Council Speaker Christine Quinn, in whose district the project is located, gave her strong support for it at a press conference before today's meeting of the City Council. More below.
The battle for the soul of New York—or at least for its skyline
—was over before it even really began. The City Council Land Use Committee just voted in favor of Vornado's roughly 1,200-foot, Pelli Clarke Pelli-designed 15 Penn Plaza, apparently unswayed by complaints from the owner
of the Empire State Building, Anthony Malkin, that it would ruin views of his iconic tower, and thus the city as a whole. In fact, the issue of the skyline barely even came up, and when it did, the council members, who voted 19-1 for the tower, essentially said New York must build to remain great. "I think it's a project the city needs," said Councilman Daniel Holleran, a Staten Island Republican. The bigger issue, by far, than the dueling towers was that of who would build 15 Penn Plaza, namely MWBEs.
That's the policy shorthand for women- and minority-owned business enterprises. The council, like the city, is majority minority, and so ensuring employment for minorities, particularly in the notoriously cosseted construction industry is often a high priority. When Vornado showed up at Monday's hearings without a specific plan for how it would ensure a portion of the contractors on the project would be MWBEs, the committee members were displeased. Council
Albert Vann asked if the company even had any sort of minority hiring practices, to which the head of the New York Office, David Greenbaum, joked that he was not sure but had had a party recently at which there were many women, and his wife asked which were employs and which were spouses and he said, with a chuckle, that it was more of the former. James was not amused.
Vornado proffered a last minute MWBE plan before today's vote, calling for at least 15 percent of all construction work to be done by MWBEs. Whether the project would have been torpedoed without it is hard to say, but it did little to assuage council members complaints at the same time they overwhelmingly voted for the project. James Saunders, one of the council's lions on MWBE issues, made his frustration known. "This is a tepid response to a need, a very tepid response," he said of the new MWBE plan. "We can't go on like this. That we even have to have this discussion shows that there needs to be some real dialogue here." Holleran expressed disappointment that the council does not use its limited leverage over such projects to extract more concessions early on than at the very end, when development projects have essentially reached the stage of fait accompli.
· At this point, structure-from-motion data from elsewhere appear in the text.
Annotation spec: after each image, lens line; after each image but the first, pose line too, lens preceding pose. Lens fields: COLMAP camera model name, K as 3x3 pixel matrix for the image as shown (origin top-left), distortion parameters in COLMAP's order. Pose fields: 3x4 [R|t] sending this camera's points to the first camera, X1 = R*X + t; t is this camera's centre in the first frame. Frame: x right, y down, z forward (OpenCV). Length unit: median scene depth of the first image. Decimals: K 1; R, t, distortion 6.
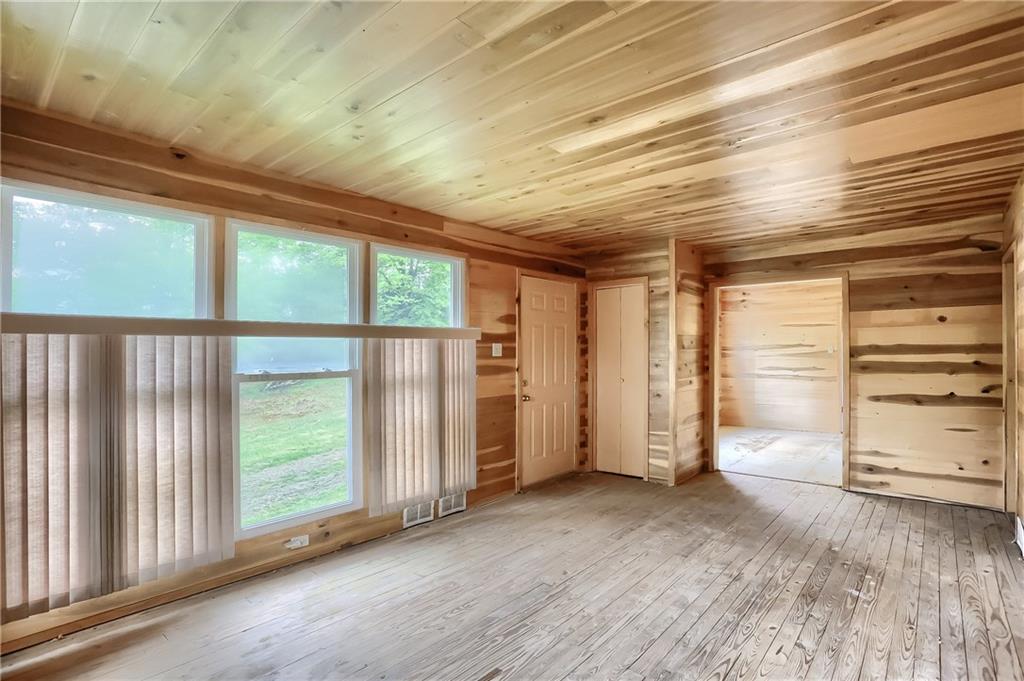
lens RADIAL K [[497.7, 0, 512.1], [0, 497.7, 364.9], [0, 0, 1]] dist [-0.000349, 0.000209]
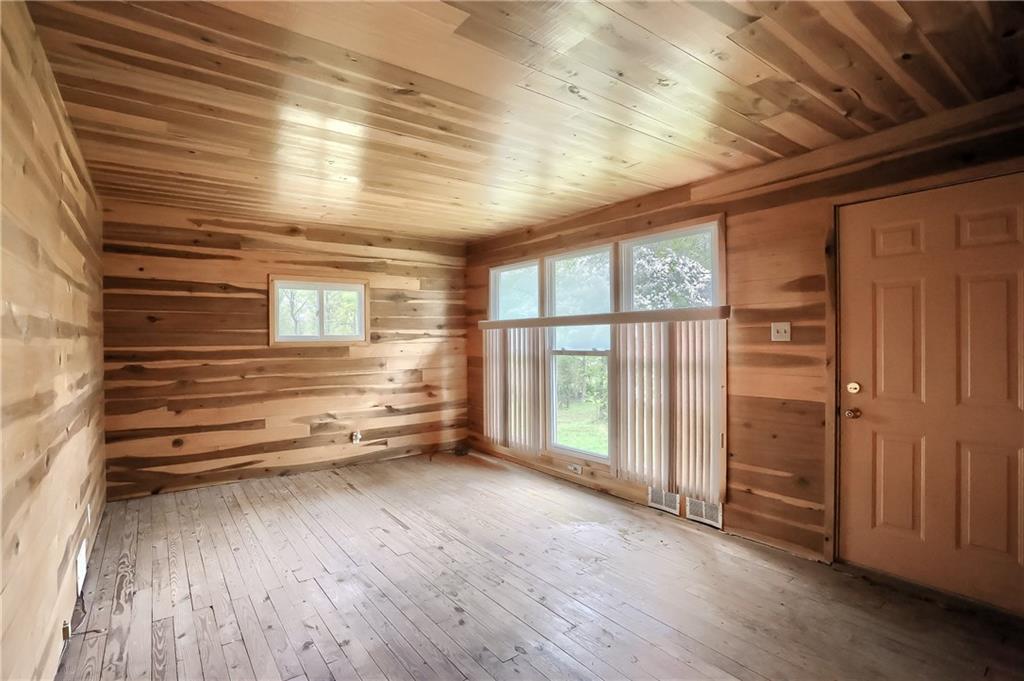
lens RADIAL K [[511.6, 0, 512.0], [0, 511.6, 340.5], [0, 0, 1]] dist [-0.000378, 0.000949]
pose [[-0.183913, 0.020874, -0.982721, 0.870692], [-0.007438, 0.999716, 0.022628, -0.037181], [0.982914, 0.011471, -0.183705, 0.904125]]
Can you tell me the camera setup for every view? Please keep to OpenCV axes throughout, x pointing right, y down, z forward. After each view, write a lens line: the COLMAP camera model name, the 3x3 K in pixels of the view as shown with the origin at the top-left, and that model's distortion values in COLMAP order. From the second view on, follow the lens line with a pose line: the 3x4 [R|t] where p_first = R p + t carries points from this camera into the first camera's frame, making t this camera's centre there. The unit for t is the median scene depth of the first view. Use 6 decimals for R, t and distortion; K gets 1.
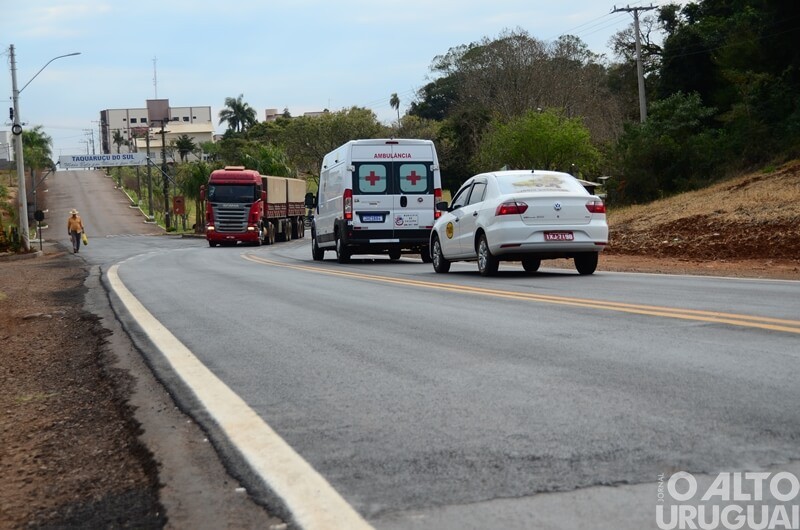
lens RADIAL K [[1536.4, 0, 369.0], [0, 1536.4, 296.8], [0, 0, 1]] dist [0.043365, 0.000000]
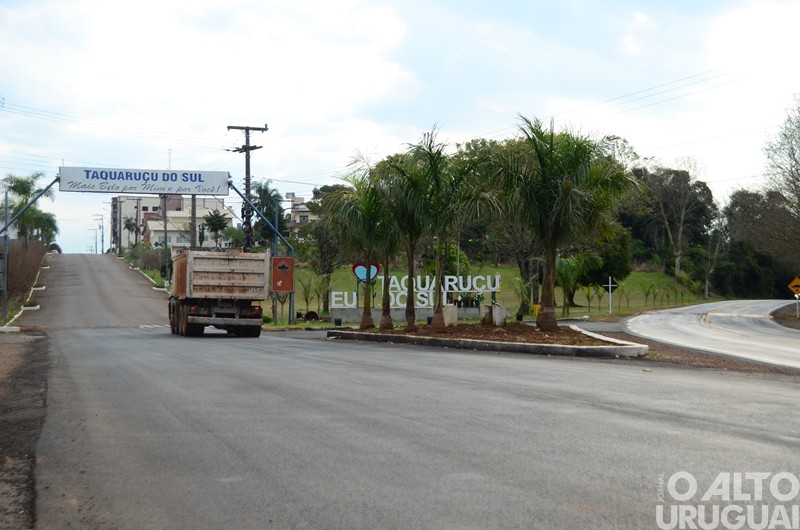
lens RADIAL K [[1335.7, 0, 391.8], [0, 1335.7, 288.9], [0, 0, 1]] dist [0.020118, 0.000000]
pose [[0.998074, 0.046847, 0.040656, -0.063190], [-0.043698, 0.996214, -0.075155, -0.013098], [-0.044023, 0.073233, 0.996343, 0.327068]]
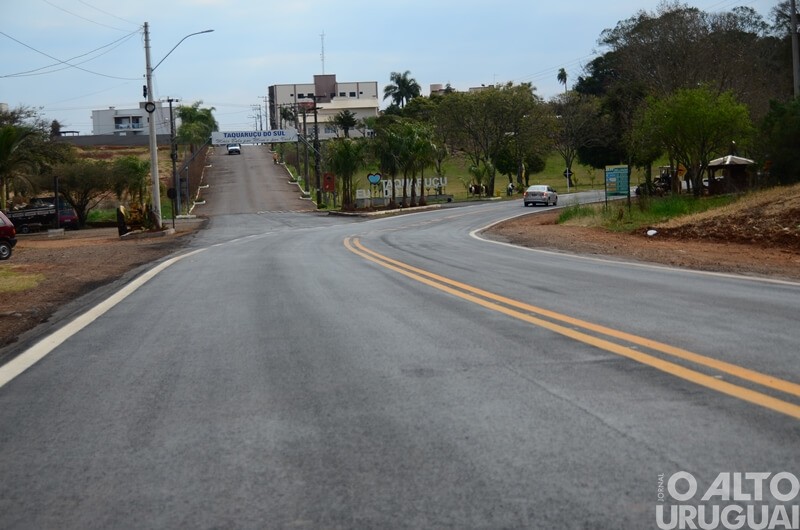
lens RADIAL K [[1536.4, 0, 361.8], [0, 1536.4, 302.1], [0, 0, 1]] dist [0.043365, 0.000000]
pose [[0.993387, 0.014162, -0.113934, 0.007475], [-0.011941, 0.999726, 0.020153, -0.001183], [0.114188, -0.018659, 0.993284, 0.006082]]
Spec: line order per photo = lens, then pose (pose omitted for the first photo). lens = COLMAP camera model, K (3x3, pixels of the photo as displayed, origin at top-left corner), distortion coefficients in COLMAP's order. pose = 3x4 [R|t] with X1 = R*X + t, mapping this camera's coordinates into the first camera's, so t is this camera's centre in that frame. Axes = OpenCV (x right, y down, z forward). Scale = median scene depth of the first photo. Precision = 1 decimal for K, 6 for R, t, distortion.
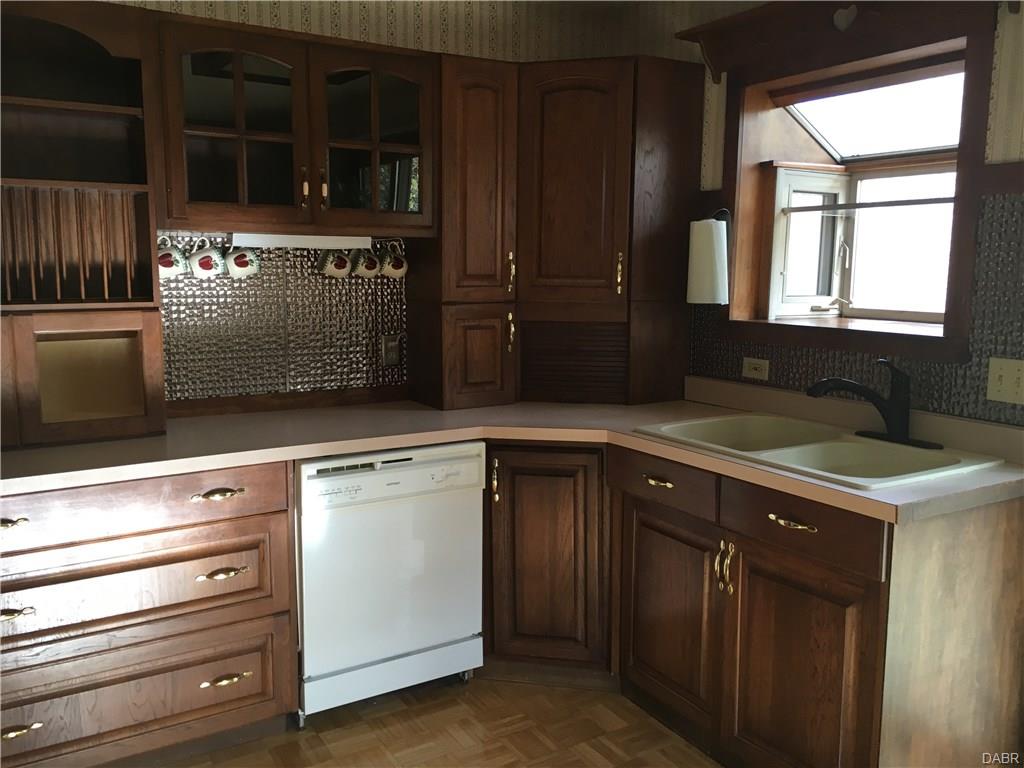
lens RADIAL K [[871.8, 0, 514.2], [0, 871.8, 380.6], [0, 0, 1]] dist [0.086764, -0.100493]
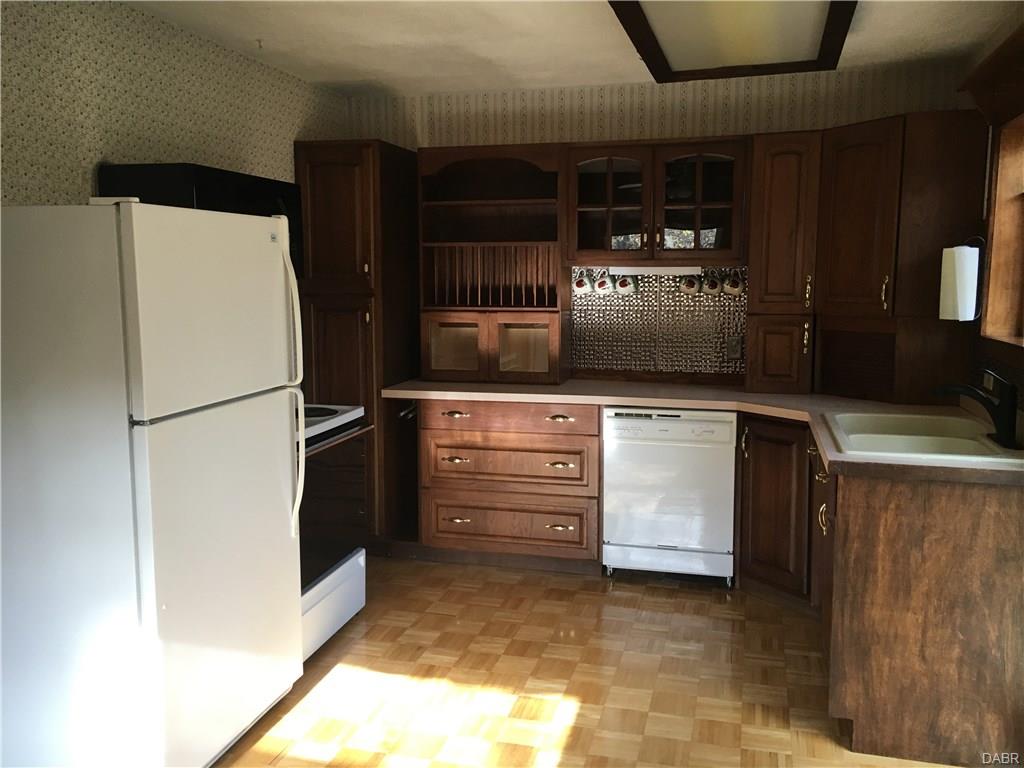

Not that it would have mattered if there was any real opposition, as the mayor cast his considerable weight behind the project yesterday, according to
the Wall Street Journal
"I don't understand that. You know, anybody that builds a building in New York City changes its skyline. We don't have to run around to every other owner and apologize," he said. "This is something that's great for this city."
"Competition's a wonderful thing. One guy owns a building. He'd like to have it be the only tall building," he added. "I'm sorry that's not the real world, nor should it be."
Malkin was not at today's vote. And perhaps its was with good reason that the council did not take up his position. As our colleague Eliot Brown points out
over at the Observer
, the skyline fight is not that disimilar to the one over the Ground Zero "Mosque," in that it's a supremely local issue that has been given over to if not irrational than at least emotional pleas for something locals could care less about. After all, we're only ruining the view from Jersey. Yet again, the debate surrounding this project was only nominally about the project at hand.
When we asked Speaker Quinn about the merits of such a large, even overbuilt project—it's 42 percent larger than current zoning allows, going from a 12 FAR to an 18 (though mind you the Empire State Building is a whopping 35, so who's dwarfing whom exactly?)—she said she was fine with it. "I think given that this is 34th Street, 33rd Street, and 7th Avenue, one of the most commercial areas in the city of New York, this is an appropriate place for dense development." (The project is actually located between 33rd Street and 32nd Street.)
Quinn even went so far as to compare the unbuilt 15 Penn Plaza to many of the city's other iconic office towers, calling it a modern day Rockefeller Center, something the city needs more of. "Our position is about Midtown business district expanding into the 21st Century," Quinn said. "As it is, we're not on par with some of our competitors, say London or Hong Kong. In the middle of this recession, what this say is New York is coming out of this, and coming out on top."
Quinn said that she was happy with the MWBE agreement that had been reached with Vornado while also stressing that such matters were not technically under the purvey of the city's land-use review process. When we asked if they should be, Quinn demurred.
On a less demure note, Curbed
that the real reason Malkin is so opposed to 15 Penn Plaza is because it's potentially throwing off the feng shui of his tower, killing the "life force" of the Empire State Building and thus a deal with a business from Hong Kong to lease space in the tower. And now we've heard everything.